Louis B. Mayer’s hand-wringing only added to her disdain for him; his income would continue to pour in and besides, he was the one who had encouraged her to buy Richfield stock on margin. She had little patience for those who considered financial and emotional losses equivalent, commenting with an uncustomary lack of charity that she found the suicides following the crash “bitterly ironic” since she “had never heard about any man who had committed suicide over the loss of his only son killed in a war.”¹

To Frances, money was always something to be enjoyed to the fullest but never taken that seriously. She depended on her brother, Len, and her attorney, Walter van Pelt, for financial advice and invested a portion of her income in local property and developments. Along with everyone else, she had also poured money into the stock market.

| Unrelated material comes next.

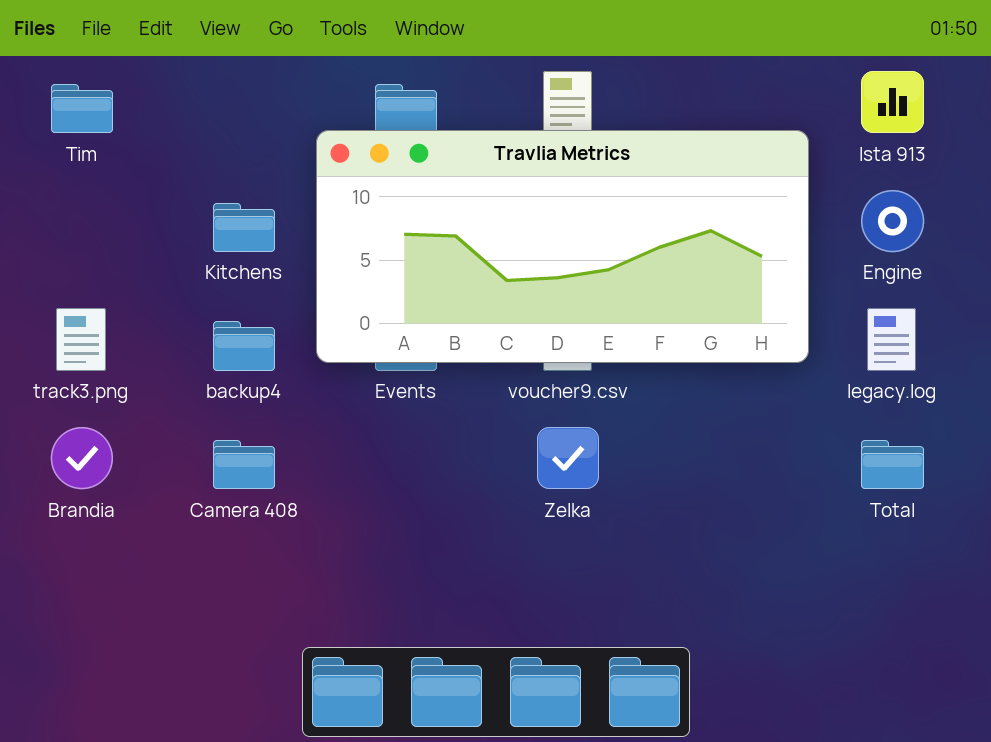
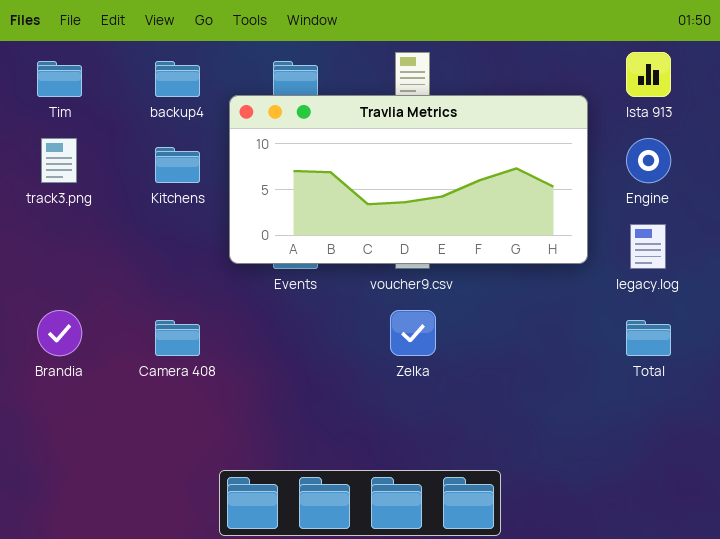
track3.png: [56,308,106,371] -> [41,138,77,183], moved
backup4: [213,321,275,371] -> [155,61,200,97], moved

To the concern of friends, Frances’s generosity continued unabated after the crash. Hedda was living in her small house and keeping her expenses to a minimum in order to afford her son’s tuition at the exclusive Black Foxe Academy. When that became difficult, Frances quietly paid the fees. Without hesitation, she made a large down payment on a house for Fred’s brother Henry and his family and she even bought an airplane for her favorite secretary, Jessie Ligertwood.²

Her friend Elizabeth Peterson claimed Frances was so “prodigal in her generosity” that friends had to “watch her like a hawk to keep her from giving away everything she makes.” She was afraid to compliment Frances on anything in her home for fear that “I’d find the whole house wrapped up in tissue paper and deposited on my doorstep on Christmas morning.” Elizabeth had been at lunch one day when another guest commented on the beautiful silverware and Frances started to gather some out of the sideboard to give to her because “I’ve got much more than I need.” Matilda was serving the meal and stepped in, taking the silverware from Frances’s hand and remonstrating her gently by saying “Miss Marion, we’ll need the silver for the dinner party tonight.”³

Mary Pickford, who saved every dress she ever owned in her attic, chastised Frances for her prolific spending and tried to shock her out of it.

“Frances, if you keep this up, you’ll be on the corner of Hollywood and Vine with a tin cup.”

She just laughed and replied, “If I do, you’ll walk right past me and not put in one thin dime.”⁴

Frances joked about her proclivities, saying she “liked to play God,” and that her friends were “the victims of my generosity and probably would have been better off without it.